OK, now lets do some relational algebra queries
(prettified with a few extra blank lines for readability).

===========
% python
Python 1.1.1 (Feb 27 1995)
Copyright 1991-1994 Stichting Mathematisch Centrum, Amsterdam
>>> from simpletest import *
>>> # names and cities of suppliers
... proj(("sname","city"),S).pprint()

('sname', 'city')
============
('Smith', 'London')
('Jones', 'Paris')
('Blake', 'Paris')
('Clark', 'London')
('Adams', 'Athens')

>>> # part names of parts supplied by Blake
>>> proj(("pname",),vSel( ( ("sname","Blake"), ), S*SP*P)).pprint()

('pname',)
============
Bolt

>>> # supplier names and numbers where the supplier doesn't supply screws
... ( proj( ("sname","snum"), S) -
... proj( ("sname","snum"),
... vSel( ( ("pname", "Screw"), ), P*SP*S )
... ) ).pprint()

('sname', 'snum')
============
('Jones', 2)
('Blake', 3)
('Adams', 5)

=============
Have I wasted enough bandwidth today? Hardly!
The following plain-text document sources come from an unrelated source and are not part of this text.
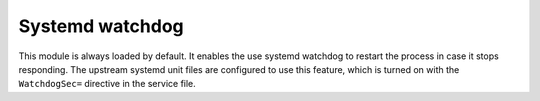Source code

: .. _mod-bogus_log:

Systemd watchdog
----------------

This module is always loaded by default. It enables the use systemd watchdog to
restart the process in case it stops responding.  The upstream systemd unit
files are configured to use this feature, which is turned on with the
``WatchdogSec=`` directive in the service file.
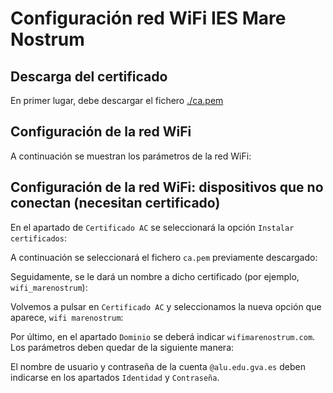 * Configuración red WiFi IES Mare Nostrum
** Descarga del certificado

En primer lugar, debe descargar el fichero [[./ca.pem]]

** Configuración de la red WiFi

A continuación se muestran los parámetros de la red WiFi:

[[./configuracion_wifi.png]]

** Configuración de la red WiFi: dispositivos que no conectan (necesitan certificado)

En el apartado de ~Certificado AC~ se seleccionará la opción ~Instalar certificados~:

[[./01.png]]

A continuación se seleccionará el fichero ~ca.pem~ previamente descargado:

[[./02.png]]

Seguidamente, se le dará un nombre a dicho certificado (por ejemplo, ~wifi_marenostrum~):

[[./03.jpeg]]

Volvemos a pulsar en ~Certificado AC~ y seleccionamos la nueva opción que aparece, ~wifi marenostrum~:

[[./04.jpeg]]

Por último, en el apartado ~Dominio~ se deberá indicar ~wifimarenostrum.com~. Los parámetros deben quedar de la siguiente manera:

[[./05.png]]

El nombre de usuario y contraseña de la cuenta ~@alu.edu.gva.es~ deben indicarse en los apartados ~Identidad~ y ~Contraseña~.
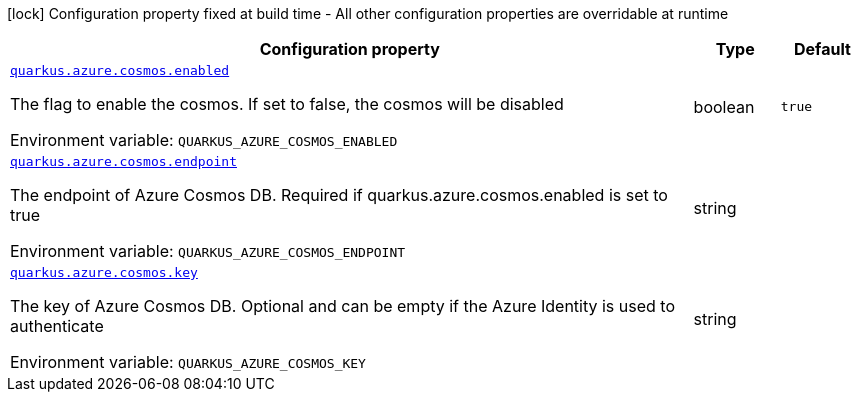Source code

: [.configuration-legend]
icon:lock[title=Fixed at build time] Configuration property fixed at build time - All other configuration properties are overridable at runtime
[.configuration-reference.searchable, cols="80,.^10,.^10"]
|===

h|[.header-title]##Configuration property##
h|Type
h|Default

a| [[quarkus-azure-cosmos_quarkus-azure-cosmos-enabled]] [.property-path]##link:#quarkus-azure-cosmos_quarkus-azure-cosmos-enabled[`quarkus.azure.cosmos.enabled`]##
ifdef::add-copy-button-to-config-props[]
config_property_copy_button:+++quarkus.azure.cosmos.enabled+++[]
endif::add-copy-button-to-config-props[]


[.description]
--
The flag to enable the cosmos. If set to false, the cosmos will be disabled


ifdef::add-copy-button-to-env-var[]
Environment variable: env_var_with_copy_button:+++QUARKUS_AZURE_COSMOS_ENABLED+++[]
endif::add-copy-button-to-env-var[]
ifndef::add-copy-button-to-env-var[]
Environment variable: `+++QUARKUS_AZURE_COSMOS_ENABLED+++`
endif::add-copy-button-to-env-var[]
--
|boolean
|`true`

a| [[quarkus-azure-cosmos_quarkus-azure-cosmos-endpoint]] [.property-path]##link:#quarkus-azure-cosmos_quarkus-azure-cosmos-endpoint[`quarkus.azure.cosmos.endpoint`]##
ifdef::add-copy-button-to-config-props[]
config_property_copy_button:+++quarkus.azure.cosmos.endpoint+++[]
endif::add-copy-button-to-config-props[]


[.description]
--
The endpoint of Azure Cosmos DB. Required if quarkus.azure.cosmos.enabled is set to true


ifdef::add-copy-button-to-env-var[]
Environment variable: env_var_with_copy_button:+++QUARKUS_AZURE_COSMOS_ENDPOINT+++[]
endif::add-copy-button-to-env-var[]
ifndef::add-copy-button-to-env-var[]
Environment variable: `+++QUARKUS_AZURE_COSMOS_ENDPOINT+++`
endif::add-copy-button-to-env-var[]
--
|string
|

a| [[quarkus-azure-cosmos_quarkus-azure-cosmos-key]] [.property-path]##link:#quarkus-azure-cosmos_quarkus-azure-cosmos-key[`quarkus.azure.cosmos.key`]##
ifdef::add-copy-button-to-config-props[]
config_property_copy_button:+++quarkus.azure.cosmos.key+++[]
endif::add-copy-button-to-config-props[]


[.description]
--
The key of Azure Cosmos DB. Optional and can be empty if the Azure Identity is used to authenticate


ifdef::add-copy-button-to-env-var[]
Environment variable: env_var_with_copy_button:+++QUARKUS_AZURE_COSMOS_KEY+++[]
endif::add-copy-button-to-env-var[]
ifndef::add-copy-button-to-env-var[]
Environment variable: `+++QUARKUS_AZURE_COSMOS_KEY+++`
endif::add-copy-button-to-env-var[]
--
|string
|

|===

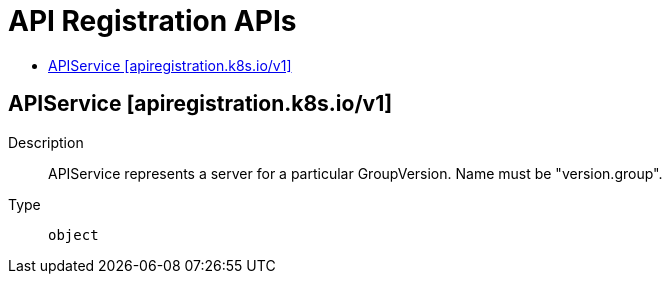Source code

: // Automatically generated by 'openshift-apidocs-gen'. Do not edit.
:_mod-docs-content-type: ASSEMBLY
[id="api-registration-apis"]
= API Registration APIs
:toc: macro
:toc-title:

toc::[]

== APIService [apiregistration.k8s.io/v1]

Description::
+
--
APIService represents a server for a particular GroupVersion. Name must be "version.group".
--

Type::
  `object`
I have 50 exams
to grade, so you'll probably hear from me again before the day is out.
Aaron Watters
Department of Computer and Information Sciences
New Jersey Institute of Technology
University Heights
Newark, NJ 07102
phone (201)596-2666
fax (201)596-5777
home phone (908)545-3367
email: aaron@vienna.njit.edu
-----
There once was a man from Nantucket...
[Whoops, maybe not... how about this:]
There once was a man from Japan
Whose limericks never would scan
when told this was so
he said "Yes, I know,
But I always try to put as many words in the last line as I possibly can."